Of course, joy isn't like having a big laugh. It isn't dependent on circumstances. Very often it is present in spite of an adverse situation. We are told in Hebrews 12 that Jesus, "because of the joy that was waiting for him, thought nothing of the disgrace of dying on the cross" (v. 2) - hardly what we would call a happy situation, yet full of joy. Similarly, Peter wrote, "My dear friends, do not be surprised at the painful test you are suffering, as though something unusual were happening to you. Rather be glad that you are sharing Christ's sufferings, so that you may be full of joy when his glory is revealed" (1 Pet. 4.12-13).
For us, happiness is having everything go right for us, a sense of pleasure with our circumstances - perhaps with a joke thrown in for good measure. But joy isn't circumstance-dependent - it is the gift of God.
Today we celebrate Christmas, a festival of great joy.
But, thinking about what happened, where is the joy? A census was being taken. Why? Our best information is that it had to do with more efficient and effective collection of taxes throughout the Roman Empire (see Josephus, Ant. 18.1). You call that joy?
Because of the census, Mary and Joseph travelled from Nazareth in the Galilean north to Bethlehem, south of Jerusalem - a distance of some 110 kilometres as the crow flies. That's an easy journey with our modern transport. But how did they make the journey? We aren't told. Artistic imagination has been kind to Mary and given her a donkey to ride. But she was almost full-term. Was this a welcome journey at such a time?
The descendants of David had gathered in the ancestral home-town for the census. "There was no room for them to stay in the inn" - so much for all those distant "rellies"! And you call that joy?
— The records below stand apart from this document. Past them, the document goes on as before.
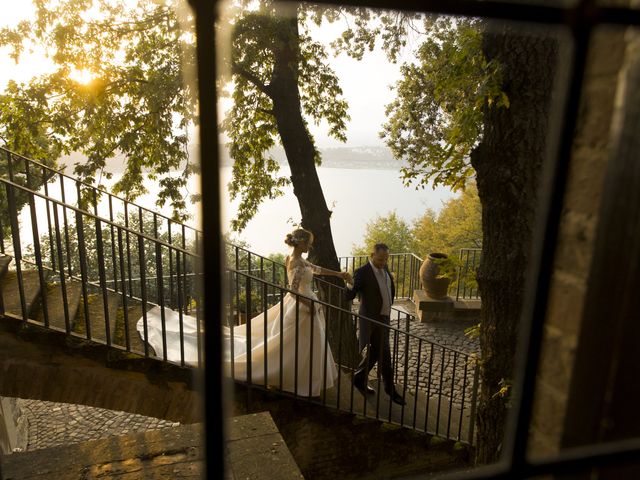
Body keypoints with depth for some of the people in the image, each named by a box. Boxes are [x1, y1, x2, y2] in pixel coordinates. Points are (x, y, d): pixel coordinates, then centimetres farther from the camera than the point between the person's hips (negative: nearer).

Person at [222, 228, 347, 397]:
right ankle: (303, 383, 14)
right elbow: (294, 291, -27)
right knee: (305, 348, 2)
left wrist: (339, 274, 18)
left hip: (297, 304, 10)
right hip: (303, 306, -10)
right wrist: (311, 305, -18)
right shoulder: (298, 263, -22)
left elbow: (317, 269, 17)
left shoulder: (295, 259, 8)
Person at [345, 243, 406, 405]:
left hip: (384, 318, 8)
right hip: (371, 320, -8)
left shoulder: (385, 270, 5)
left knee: (375, 353, 18)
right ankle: (390, 390, 15)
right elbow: (350, 296, -24)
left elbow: (391, 288, 23)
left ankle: (359, 379, 35)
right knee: (384, 355, 0)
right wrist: (350, 286, -44)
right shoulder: (362, 272, -18)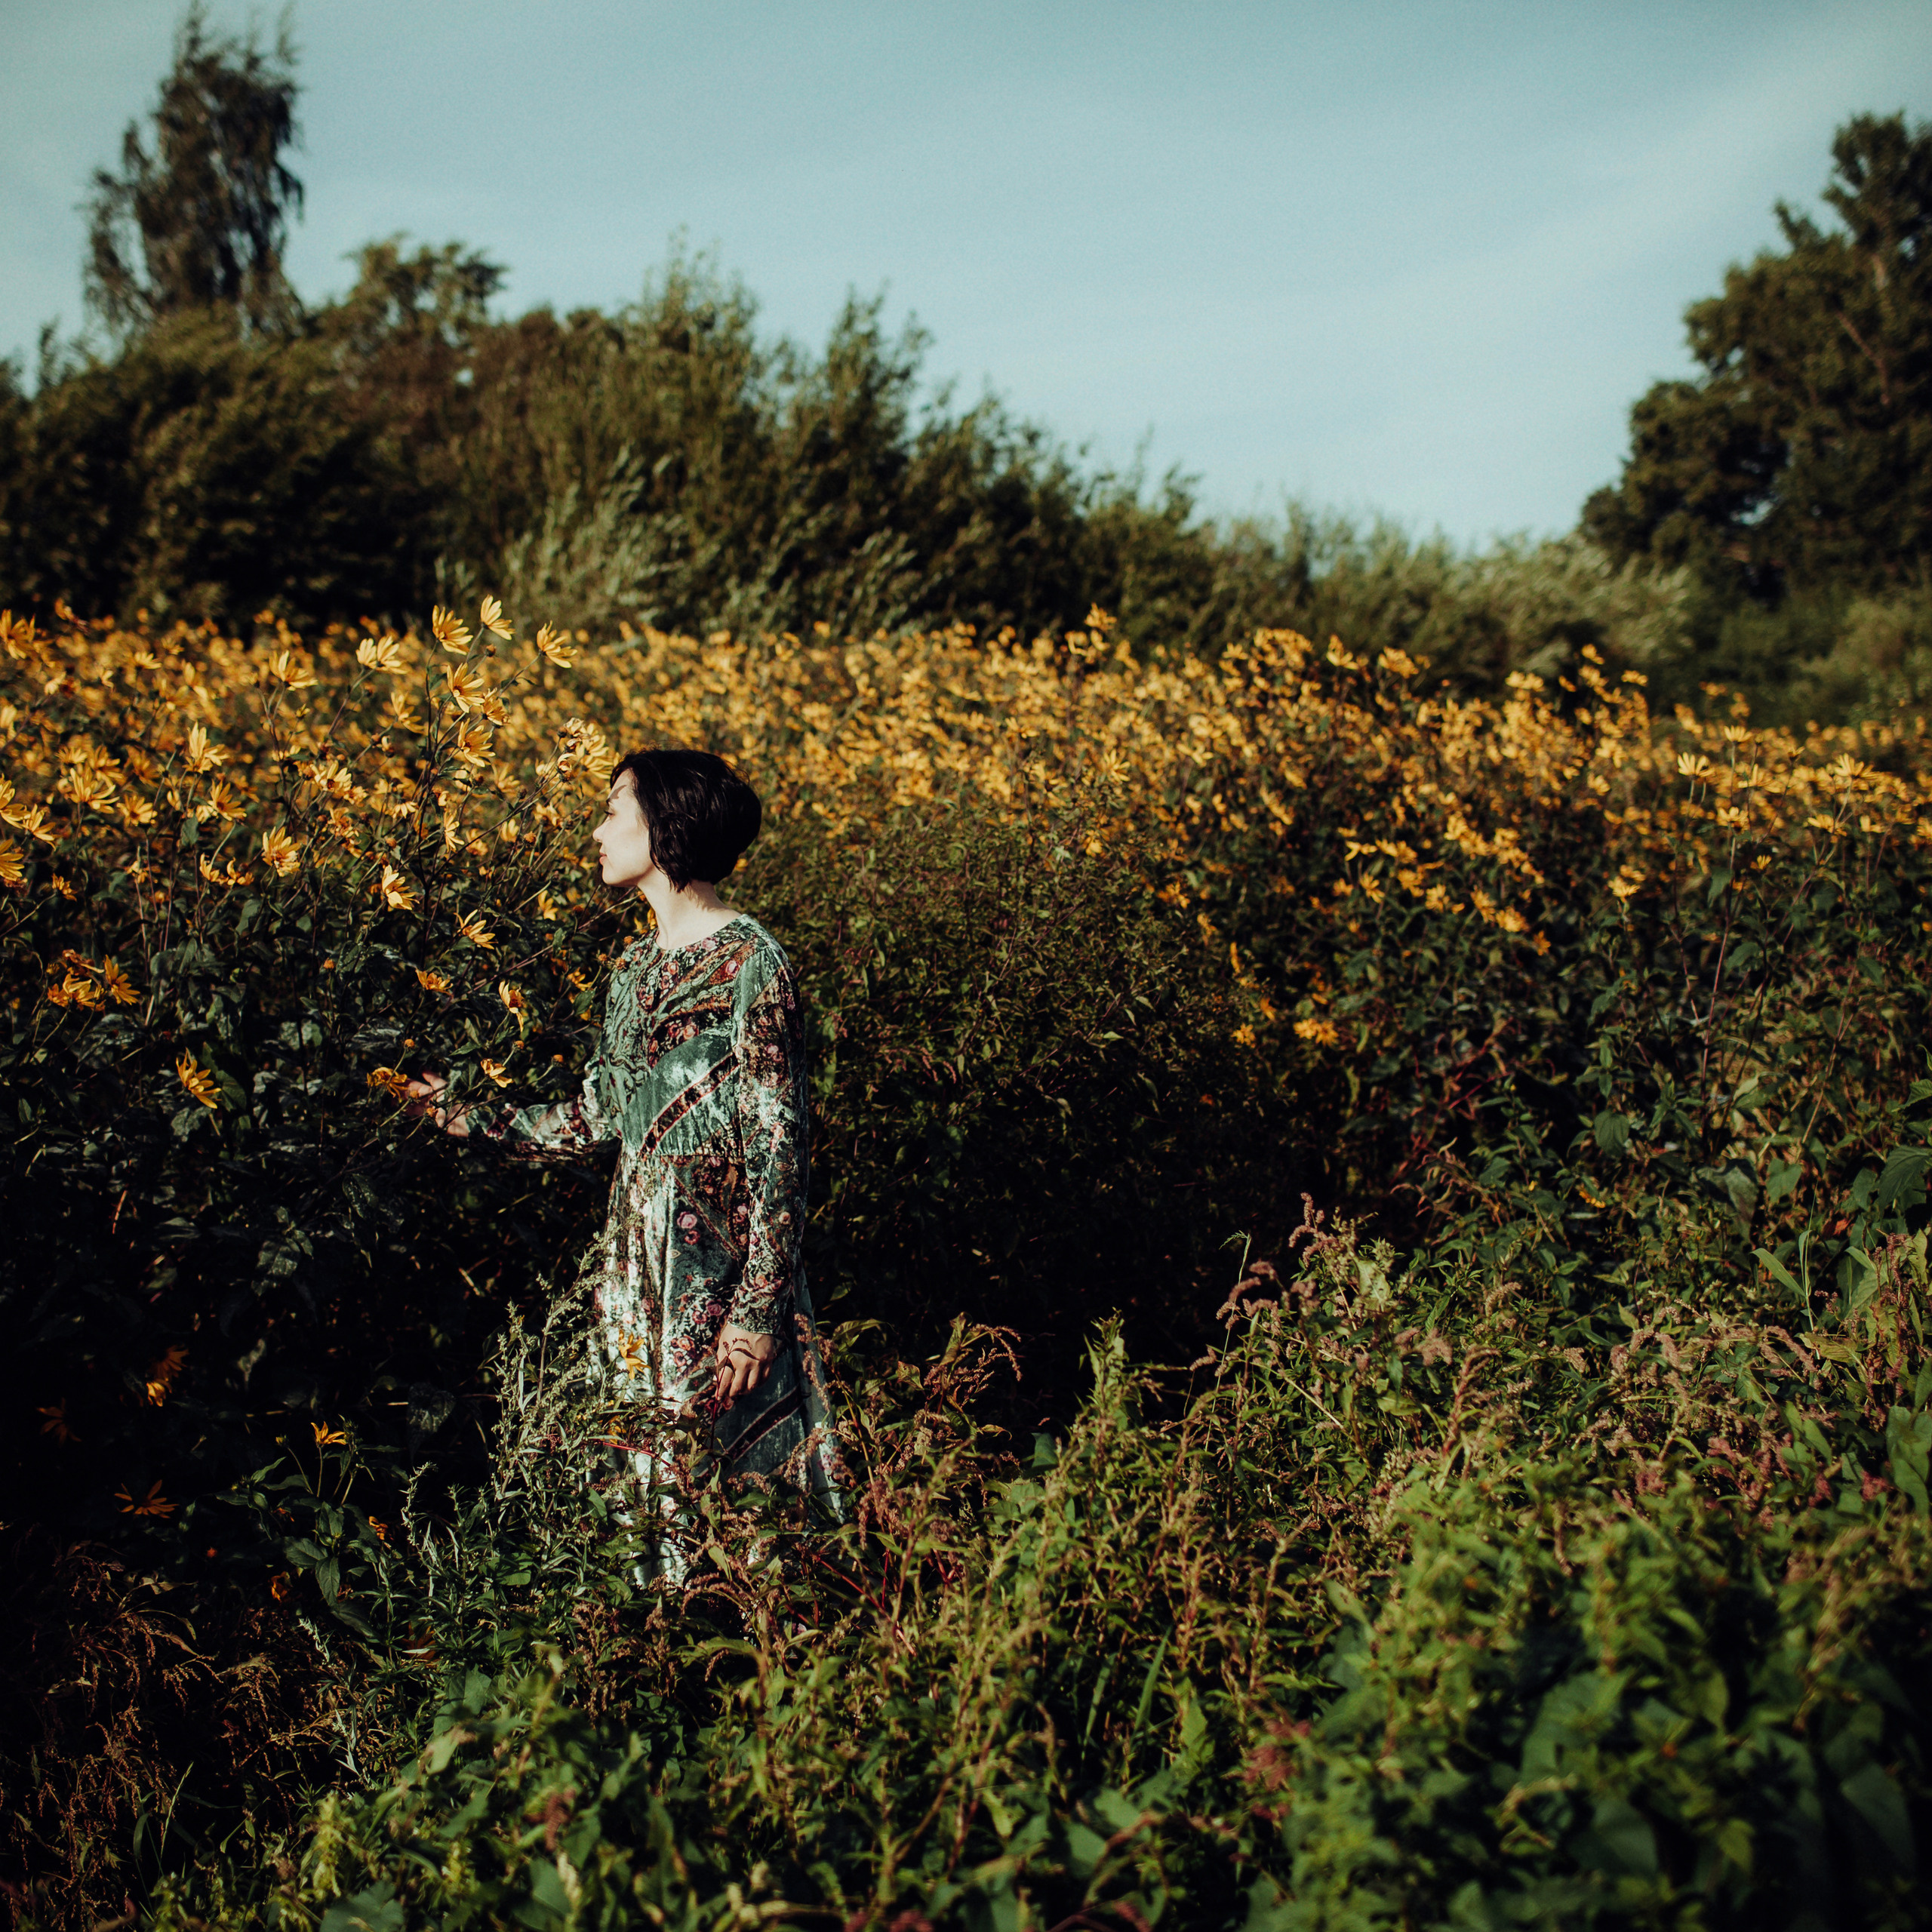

We have just sung that delightful and popular Christmas carol -
The "manger" was a cattle feeding-trough. We imagine clean fresh hay and ignore the manure and flies. You call that joy?
"The stars looked down" we sing. Is this suggesting that the manger may not have been in the privacy and shelter of a stable - perhaps even out in the public square? We don't know for sure where the manger was, but do you call that joy?
Somehow we have glamorised and idealised the beautiful story. In reality, the whole situation seems to have been far from ideal.
And yet an angel appeared to the shepherds with the message, "Don't be afraid! I am here with good news for you, which will bring great joy to all the people. This very day in David's town your Saviour was born - Christ the Lord! And this is what will prove it to you: you will find a baby wrapped in strips of cloth and lying in a manger" (Lk 2.10-12).
Great joy - because your Saviour has been born. Great joy - because God's promise of a Messiah is now fulfilled. Great joy - because the Lord himself has come. Good news indeed! Good news of great joy!
Amid the limits of our frame,
Aloft in public view and shame,
Jesus lives! Now hear the Name,
It's Christmas time, and what should I say? If I greet you, "Merry Christmas!", I might need to add, "But don't overdo it!" And to say, "Happy Christmas!" could be insensitive to the personal struggles of your life - and uncaring about the East Timors, Kosovos and Chechnyas of this world. Rather, I wish you Christmas joy - the joy that flows from the good news of what God did when his Son Jesus Christ came into this world two millennia ago. I wish you Christmas joy - in trusting him and knowing him as your Saviour Christ the Lord. I wish you Christmas joy - a joy that no circumstance and no person can ever take from you. That is what I mean when I say to you this day - Happy Christmas!